12. Worktree And Branch Isolation

What it should do

Support isolated work environments for tasks that should not modify the current working tree directly.

Why it matters

Isolation improves safety for larger autonomous tasks, experiments, and review flows.

Key behaviors

  • Create or target dedicated worktrees or branches
  • Keep task state associated with the isolated workspace
  • Make isolation explicit in the UI

Considerations

  • Git interactions become more complex quickly
  • Users need clear visibility into where edits are happening
  • This feature becomes more valuable after sessions and delegation exist

13. Session Sharing And Export

What it should do

Allow users to export or share session artifacts for collaboration, debugging, or reproducibility.

Why it matters

Shared sessions help teams understand agent behavior, review outputs, and file useful bug reports.

Key behaviors

  • Export session transcripts and metadata
  • Share compacted context and decisions
  • Support local export first, remote sharing later

Considerations

  • Shared sessions may include sensitive data
  • Export format should be easy to inspect
  • Sharing is lower priority than local usability and trust features

14. Image Input And Multimodal Workflows

What it should do

Allow the agent to use screenshots or image inputs when supported by the active model and workflow.

Why it matters

This is especially useful for frontend work, design implementation, and certain debugging tasks.

Key behaviors

  • Attach local images to prompts
  • Surface model capability constraints clearly
  • Keep image use optional and lightweight

Considerations

  • Not all providers or models will support this equally
  • The UI and prompt pipeline should degrade gracefully
  • This is useful, but not as foundational as the higher-priority items

Proposed Implementation Sequence

The roadmap should not be built strictly by tier order alone.
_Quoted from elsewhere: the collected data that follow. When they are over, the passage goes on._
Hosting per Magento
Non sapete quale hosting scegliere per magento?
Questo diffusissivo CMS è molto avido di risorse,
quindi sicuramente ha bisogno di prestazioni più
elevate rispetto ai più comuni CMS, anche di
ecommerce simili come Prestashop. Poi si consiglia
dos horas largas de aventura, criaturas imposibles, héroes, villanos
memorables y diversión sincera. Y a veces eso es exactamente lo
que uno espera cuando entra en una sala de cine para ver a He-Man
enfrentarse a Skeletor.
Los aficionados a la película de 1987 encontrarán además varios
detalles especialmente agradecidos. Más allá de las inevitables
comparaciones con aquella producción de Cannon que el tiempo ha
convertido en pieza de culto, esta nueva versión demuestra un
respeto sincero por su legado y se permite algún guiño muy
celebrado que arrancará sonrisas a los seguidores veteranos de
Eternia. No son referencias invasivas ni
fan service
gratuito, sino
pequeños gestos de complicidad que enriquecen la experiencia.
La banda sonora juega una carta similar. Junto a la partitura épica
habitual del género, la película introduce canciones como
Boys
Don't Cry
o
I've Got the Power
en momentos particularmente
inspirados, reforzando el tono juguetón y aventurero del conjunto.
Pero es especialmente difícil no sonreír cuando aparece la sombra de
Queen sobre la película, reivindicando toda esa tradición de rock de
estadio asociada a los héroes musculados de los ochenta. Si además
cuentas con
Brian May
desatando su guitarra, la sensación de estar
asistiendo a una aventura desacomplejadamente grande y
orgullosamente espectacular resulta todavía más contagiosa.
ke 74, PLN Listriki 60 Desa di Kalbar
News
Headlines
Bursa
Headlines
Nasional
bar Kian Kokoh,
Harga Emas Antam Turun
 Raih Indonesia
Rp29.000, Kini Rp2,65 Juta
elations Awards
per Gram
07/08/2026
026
Dependencies and infrastructure matter. A practical sequence is:

  1. Persistent sessions and resume
  2. Autopilot mode
  3. Web search and fetch
  4. Native code review mode
  5. MCP support
  6. Persistent memory
  7. LSP and diagnostics
  8. Custom commands and reusable workflows
  9. Subagents and delegation
  10. Hooks and automation
  11. Richer built-in tools
  12. Worktree and branch isolation
  13. Session sharing and export
  14. Image input

Out Of Scope For The Near Term

These ideas may become useful later, but should not distract from the roadmap above:

  • Heavy cloud task orchestration
  • Complex auto-triggered workflows
  • Provider-specific feature divergence where it harms consistency
  • Large numbers of built-in niche tools

Success Criteria

Keen Code should feel competitive when a software engineer can:

  • Start work in a repo and safely let the agent explore and edit
  • Pause and resume multi-hour tasks without losing context
  • Review code changes as easily as generating them
  • Pull in external documentation when needed
  • Reuse local team workflows through product features and custom commands
  • Extend the tool through MCP instead of waiting on core changes

That should remain the bar for roadmap decisions: improve real engineering utility without compromising clarity, control, or product simplicity.